§ **What is being asked**
Print the records below once again, exactly as they were given.

§ **Given data**
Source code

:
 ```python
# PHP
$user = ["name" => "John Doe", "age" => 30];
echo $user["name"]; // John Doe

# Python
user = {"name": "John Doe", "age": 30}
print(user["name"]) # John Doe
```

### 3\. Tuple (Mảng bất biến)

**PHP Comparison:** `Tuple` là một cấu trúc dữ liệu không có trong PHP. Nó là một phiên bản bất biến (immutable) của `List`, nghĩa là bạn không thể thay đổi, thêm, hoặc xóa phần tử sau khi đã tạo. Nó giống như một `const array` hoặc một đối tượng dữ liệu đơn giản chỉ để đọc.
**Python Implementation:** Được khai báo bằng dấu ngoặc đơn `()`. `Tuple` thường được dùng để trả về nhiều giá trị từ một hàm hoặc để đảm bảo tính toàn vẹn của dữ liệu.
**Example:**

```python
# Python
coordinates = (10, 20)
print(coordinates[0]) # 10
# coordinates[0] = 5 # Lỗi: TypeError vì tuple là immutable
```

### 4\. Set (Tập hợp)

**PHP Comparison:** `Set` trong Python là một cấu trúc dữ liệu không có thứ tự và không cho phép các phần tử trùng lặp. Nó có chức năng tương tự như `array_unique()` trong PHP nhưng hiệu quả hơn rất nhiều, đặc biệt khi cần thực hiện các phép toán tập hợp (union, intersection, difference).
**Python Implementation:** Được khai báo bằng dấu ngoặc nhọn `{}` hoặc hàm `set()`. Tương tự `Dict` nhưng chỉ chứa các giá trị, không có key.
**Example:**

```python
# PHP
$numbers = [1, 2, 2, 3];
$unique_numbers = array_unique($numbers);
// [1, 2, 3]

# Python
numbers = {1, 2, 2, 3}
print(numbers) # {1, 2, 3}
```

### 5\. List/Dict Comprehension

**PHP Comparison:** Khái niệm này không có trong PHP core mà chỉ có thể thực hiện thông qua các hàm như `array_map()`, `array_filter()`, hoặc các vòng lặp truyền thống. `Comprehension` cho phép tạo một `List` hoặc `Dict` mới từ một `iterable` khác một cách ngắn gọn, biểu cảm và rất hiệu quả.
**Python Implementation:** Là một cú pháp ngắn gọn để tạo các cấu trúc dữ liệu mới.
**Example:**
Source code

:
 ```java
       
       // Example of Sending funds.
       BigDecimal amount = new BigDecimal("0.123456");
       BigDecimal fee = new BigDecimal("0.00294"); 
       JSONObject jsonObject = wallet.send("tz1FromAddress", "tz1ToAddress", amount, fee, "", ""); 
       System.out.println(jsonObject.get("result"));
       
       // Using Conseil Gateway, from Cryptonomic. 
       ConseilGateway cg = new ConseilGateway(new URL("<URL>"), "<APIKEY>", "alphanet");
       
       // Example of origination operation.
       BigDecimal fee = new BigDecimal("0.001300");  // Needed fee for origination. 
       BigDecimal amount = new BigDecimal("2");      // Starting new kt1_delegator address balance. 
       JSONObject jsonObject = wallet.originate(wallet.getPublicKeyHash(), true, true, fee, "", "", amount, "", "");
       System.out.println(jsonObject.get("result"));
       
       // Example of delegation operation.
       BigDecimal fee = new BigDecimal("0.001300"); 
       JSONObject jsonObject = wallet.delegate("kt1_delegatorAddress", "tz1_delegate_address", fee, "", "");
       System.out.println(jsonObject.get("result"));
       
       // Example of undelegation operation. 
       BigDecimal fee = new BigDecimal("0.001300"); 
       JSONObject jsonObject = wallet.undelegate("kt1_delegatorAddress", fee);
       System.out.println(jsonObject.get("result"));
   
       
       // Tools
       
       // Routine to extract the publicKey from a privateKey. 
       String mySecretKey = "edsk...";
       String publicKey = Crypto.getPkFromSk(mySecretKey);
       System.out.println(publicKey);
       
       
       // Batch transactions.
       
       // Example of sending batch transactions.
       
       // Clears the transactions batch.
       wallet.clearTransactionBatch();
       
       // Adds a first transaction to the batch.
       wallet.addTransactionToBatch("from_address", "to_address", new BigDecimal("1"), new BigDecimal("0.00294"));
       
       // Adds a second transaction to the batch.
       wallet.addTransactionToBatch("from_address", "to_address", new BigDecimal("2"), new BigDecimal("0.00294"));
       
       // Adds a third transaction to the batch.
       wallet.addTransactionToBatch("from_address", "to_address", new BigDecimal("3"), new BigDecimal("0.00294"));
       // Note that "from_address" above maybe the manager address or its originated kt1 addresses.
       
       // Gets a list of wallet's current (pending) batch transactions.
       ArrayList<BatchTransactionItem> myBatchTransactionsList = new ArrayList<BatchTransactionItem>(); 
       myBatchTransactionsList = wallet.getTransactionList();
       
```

§ **Solution below**
Source code

:
 ```python
# PHP
$user = ["name" => "John Doe", "age" => 30];
echo $user["name"]; // John Doe

# Python
user = {"name": "John Doe", "age": 30}
print(user["name"]) # John Doe
```

### 3\. Tuple (Mảng bất biến)

**PHP Comparison:** `Tuple` là một cấu trúc dữ liệu không có trong PHP. Nó là một phiên bản bất biến (immutable) của `List`, nghĩa là bạn không thể thay đổi, thêm, hoặc xóa phần tử sau khi đã tạo. Nó giống như một `const array` hoặc một đối tượng dữ liệu đơn giản chỉ để đọc.
**Python Implementation:** Được khai báo bằng dấu ngoặc đơn `()`. `Tuple` thường được dùng để trả về nhiều giá trị từ một hàm hoặc để đảm bảo tính toàn vẹn của dữ liệu.
**Example:**

```python
# Python
coordinates = (10, 20)
print(coordinates[0]) # 10
# coordinates[0] = 5 # Lỗi: TypeError vì tuple là immutable
```

### 4\. Set (Tập hợp)

**PHP Comparison:** `Set` trong Python là một cấu trúc dữ liệu không có thứ tự và không cho phép các phần tử trùng lặp. Nó có chức năng tương tự như `array_unique()` trong PHP nhưng hiệu quả hơn rất nhiều, đặc biệt khi cần thực hiện các phép toán tập hợp (union, intersection, difference).
**Python Implementation:** Được khai báo bằng dấu ngoặc nhọn `{}` hoặc hàm `set()`. Tương tự `Dict` nhưng chỉ chứa các giá trị, không có key.
**Example:**

```python
# PHP
$numbers = [1, 2, 2, 3];
$unique_numbers = array_unique($numbers);
// [1, 2, 3]

# Python
numbers = {1, 2, 2, 3}
print(numbers) # {1, 2, 3}
```

### 5\. List/Dict Comprehension

**PHP Comparison:** Khái niệm này không có trong PHP core mà chỉ có thể thực hiện thông qua các hàm như `array_map()`, `array_filter()`, hoặc các vòng lặp truyền thống. `Comprehension` cho phép tạo một `List` hoặc `Dict` mới từ một `iterable` khác một cách ngắn gọn, biểu cảm và rất hiệu quả.
**Python Implementation:** Là một cú pháp ngắn gọn để tạo các cấu trúc dữ liệu mới.
**Example:**
Source code

:
 ```java
       
       // Example of Sending funds.
       BigDecimal amount = new BigDecimal("0.123456");
       BigDecimal fee = new BigDecimal("0.00294"); 
       JSONObject jsonObject = wallet.send("tz1FromAddress", "tz1ToAddress", amount, fee, "", ""); 
       System.out.println(jsonObject.get("result"));
       
       // Using Conseil Gateway, from Cryptonomic. 
       ConseilGateway cg = new ConseilGateway(new URL("<URL>"), "<APIKEY>", "alphanet");
       
       // Example of origination operation.
       BigDecimal fee = new BigDecimal("0.001300");  // Needed fee for origination. 
       BigDecimal amount = new BigDecimal("2");      // Starting new kt1_delegator address balance. 
       JSONObject jsonObject = wallet.originate(wallet.getPublicKeyHash(), true, true, fee, "", "", amount, "", "");
       System.out.println(jsonObject.get("result"));
       
       // Example of delegation operation.
       BigDecimal fee = new BigDecimal("0.001300"); 
       JSONObject jsonObject = wallet.delegate("kt1_delegatorAddress", "tz1_delegate_address", fee, "", "");
       System.out.println(jsonObject.get("result"));
       
       // Example of undelegation operation. 
       BigDecimal fee = new BigDecimal("0.001300"); 
       JSONObject jsonObject = wallet.undelegate("kt1_delegatorAddress", fee);
       System.out.println(jsonObject.get("result"));
   
       
       // Tools
       
       // Routine to extract the publicKey from a privateKey. 
       String mySecretKey = "edsk...";
       String publicKey = Crypto.getPkFromSk(mySecretKey);
       System.out.println(publicKey);
       
       
       // Batch transactions.
       
       // Example of sending batch transactions.
       
       // Clears the transactions batch.
       wallet.clearTransactionBatch();
       
       // Adds a first transaction to the batch.
       wallet.addTransactionToBatch("from_address", "to_address", new BigDecimal("1"), new BigDecimal("0.00294"));
       
       // Adds a second transaction to the batch.
       wallet.addTransactionToBatch("from_address", "to_address", new BigDecimal("2"), new BigDecimal("0.00294"));
       
       // Adds a third transaction to the batch.
       wallet.addTransactionToBatch("from_address", "to_address", new BigDecimal("3"), new BigDecimal("0.00294"));
       // Note that "from_address" above maybe the manager address or its originated kt1 addresses.
       
       // Gets a list of wallet's current (pending) batch transactions.
       ArrayList<BatchTransactionItem> myBatchTransactionsList = new ArrayList<BatchTransactionItem>(); 
       myBatchTransactionsList = wallet.getTransactionList();
       
```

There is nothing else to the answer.